Deprecate First and Last in Data.Monoid

Andrew Martin andrew.thaddeus at
Wed Apr 11 23:46:00 UTC 2018

I propose that the data types First and Last, provided by Data.Monoid, be marked deprecated in GHC 8.6 and removed in GHC 8.10. The Semigroup-Monoid Proposal (SMP) brought about changes that, I will argue, make these data types (1) unneeded and (2) confusing.

Why are they no longer needed? Data.Semigroup provides two identically named data types (First and Last). These have Semigroup instances matches what their names suggest. Additionally, SMP corrects the Monoid instance for Maybe so that it now lifts Semigroup instances instead of Monoid instances. What this means is that, assuming the following imports:

    import qualified Data.Monoid as M
    import qualified Data.Semigroup as S

We have the following equivalences:

    M.First a === Maybe (M.First a)
    M.Last a === Maybe (M.Last a)

When I say "equivalence", I mean that their Monoid instances have the same behavior. Their Show/Read instances are certainly different, and I’m not sure about their Ord instances.

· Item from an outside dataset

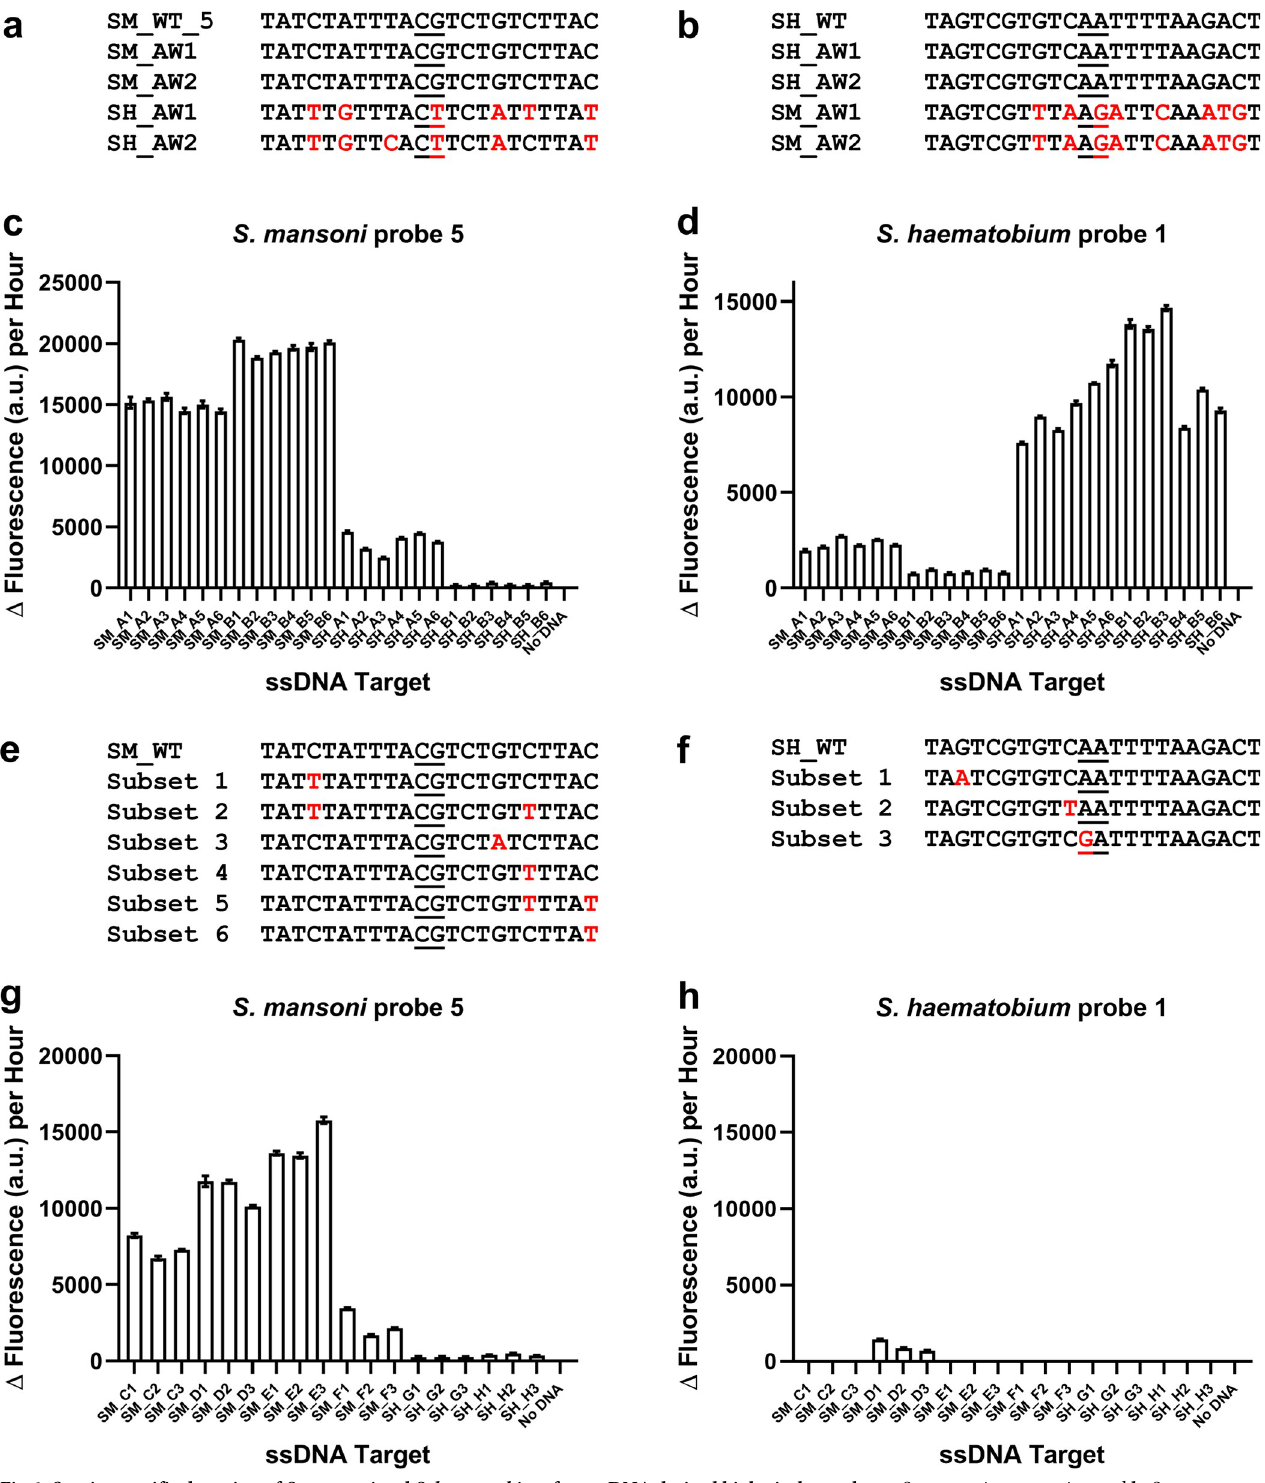
Fig 6. Species specific detection of S . mansoni and S . haematobium from gDNA derived biological samples. a , S . mansoni target region and b , S . haematobium target region and the corresponding regions from the four adult worm samples tested: S . mansoni adult worms 1 and 2 (SM_AW1 and SM_AW2 respectively) and S . haematobium adult worms 1 and 2 (SH_AW1 and SH_AW2 respectively). The differences between the target region and the corresponding regions of the adult worms are indicated in red. The probe ligation junctions are underlined. c , S . mansoni probe set 5 can differentiate between ssDNA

Getting back to the second reason, removing these data types would eliminate confusion. It’s strange that Semigroup is a superclass of Monoid, yet they have Data types with conflicting names defined in their respective modules. When you see the data type First, you cannot tell what someone is talking additional context. In general, base strives to avoid duplicate identifiers. The only other exception to this rule I can think of is that Bifunctor and Arrow both use the identifiers first and second. But, the situation  with Data.Semigroup and Data.Monoid is higher impact since people are more likely to import these modules unqualified together.

(As an aside, and the confusion I’m talking about here isn’t entirely hypothetical. I got tripped up by this when I first started using the semigroups library. I had to train myself to stop importing Data.Monoid unqualified, because it kept stealing these identifiers)

Again, the two reasons are that these are no longer necessary and that they cause confusion. I would appreciate any feedback, including simple nods of agreement or disagreement. Thanks.